Here are some popular misconceptions about data journalism.

  1. Data journalism is about lots of numbers. You may just quote a single number in the final story, as long as that number tells you a story. In fact, the best stories are often those that are not number heavy. But numbers often take you to the story. Or, they make or break your hypothesis.
  2. Data journalism is about business journalism and social/developmental journalism. Not necessarily. True, traditionally, business journalists have done most of the data based stories. With the rise of open data, most of the good examples that you find today are  about governance/development/social indicators, they are by no means the only areas. Here is an Indian example of a very different area. Who is the actor for whom the great singer Mohd Rafi has sung maximum number of songs? The perception suggests it must be Dilip Kumar or Shami Kapoor. But analyze data and you find it is neither; not for that matter, even Rajendra Kumar. It is, Johny Walker. Now, that is a story. And now, that is example of data journalism. It often shows you a truth that may be very very counter intuitive. Isn’t that what every journalist wishes to do?
  3. Data journalism is about open data. A lot of good examples of data journalism that we are seeing today are those which use data from government and multilateral development agencies, that are made available to all proactively. That makes many associate data journalism with open data. Even Wikipedia, in it definition of data driven journalism refers to that. But that should not be the case. Data journalism should not concern itself with the source of the data. It is about a set of practices and tools.
  4. It is journalism with a cause. With the rise of open data, many NGOs and activists have used data and data analysis to bring accountability for public servants even initiate action in some areas, long ignored.  Many of them have used traditional media/own media to do good stories to argue their case and further the cause of development and governance. That is all very good. But the definition of data journalism should not be restricted by that. All that data journalism—or for that matter, any journalism—should strive for is a good story. Nothing more, nothing less.

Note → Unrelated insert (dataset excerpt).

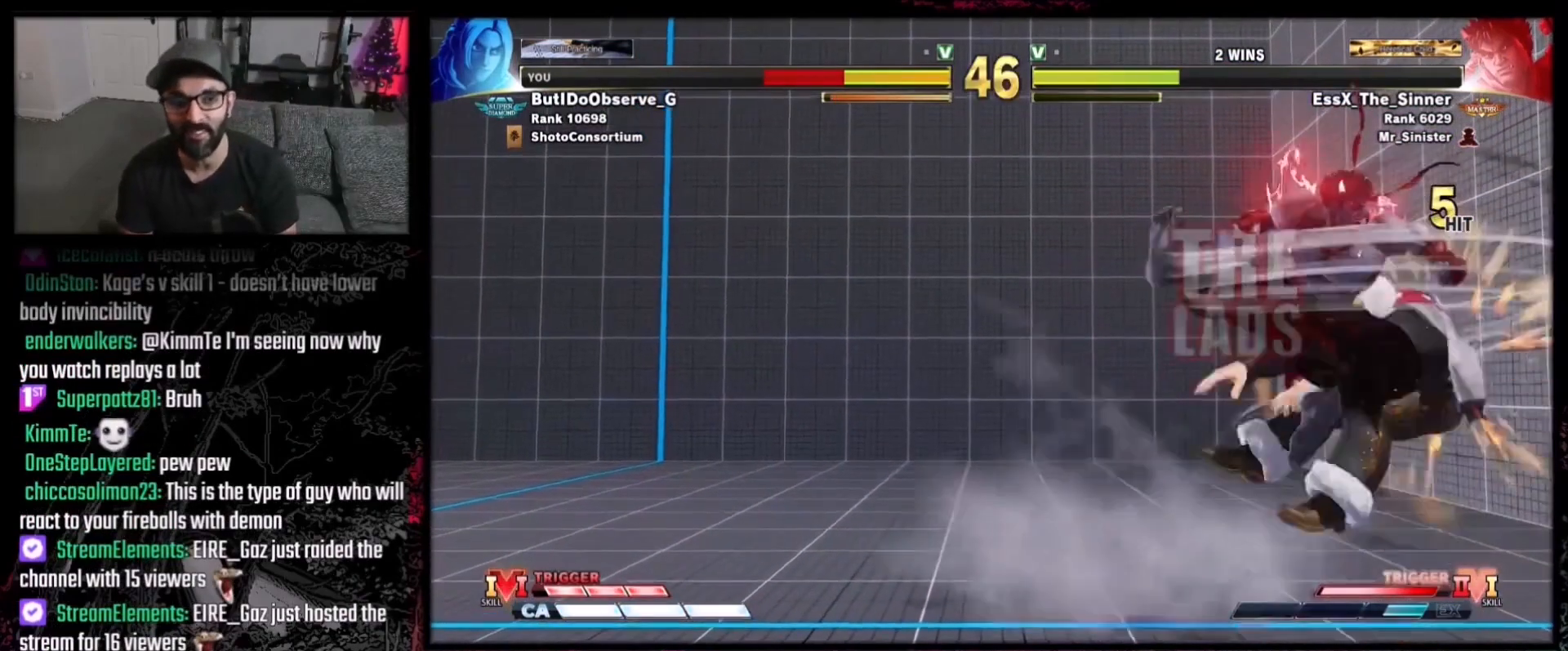
{"buttons": ["DPAD_RIGHT"], "events": [[34, "DPAD_RIGHT", "up"], [34, "DPAD_UP", "up"], [200, "DPAD_RIGHT", "down"], [300, "DPAD_DOWN", "down"], [334, "DPAD_RIGHT", "up"], [367, "DPAD_RIGHT", "down"], [401, "DPAD_DOWN", "up"]]}
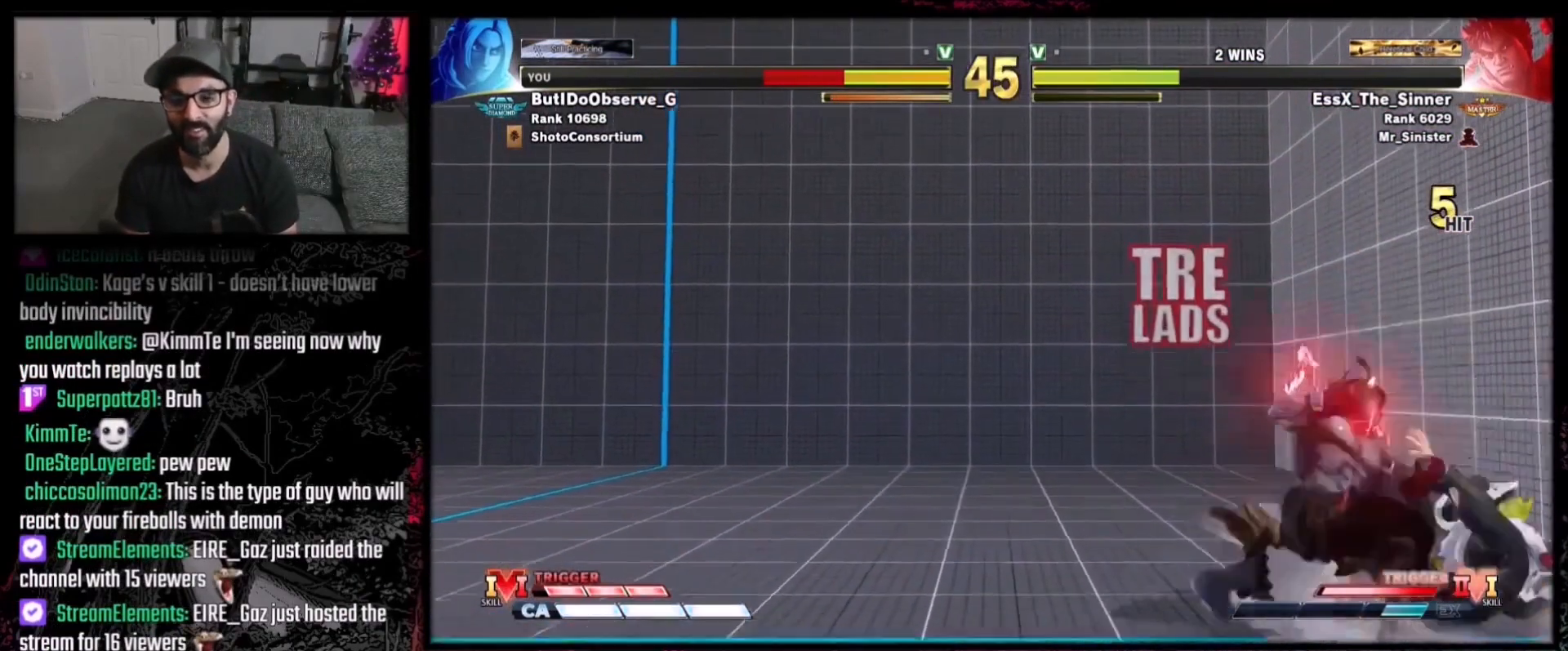
{"buttons": [], "events": [[400, "DPAD_RIGHT", "up"]]}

Data journalism is here to stay. Hope, DataJourno will contribute in its own small way to further the cause.

Here are some thing what we plan to help in, as part of the community. We are looking for more ideas and suggestions.

  1. Showcase good examples of data journalism from Indian media
  2. Recognize the best among them
  3. Help journalists and students of journalism acquire skills in data journalism and data visualization by collaborating with employers and journalism schools
  4. Work actively with major sources of data including the government, NGOs, industry bodies, and research and consulting firms to make their data available to journalists
  5. Disseminate information about major happenings in data journalism globallly
  6. Make available resources to one and all in the community
  7. Help school children appreciate data and use visualization

The list would be modified based on your feedback and suggestions.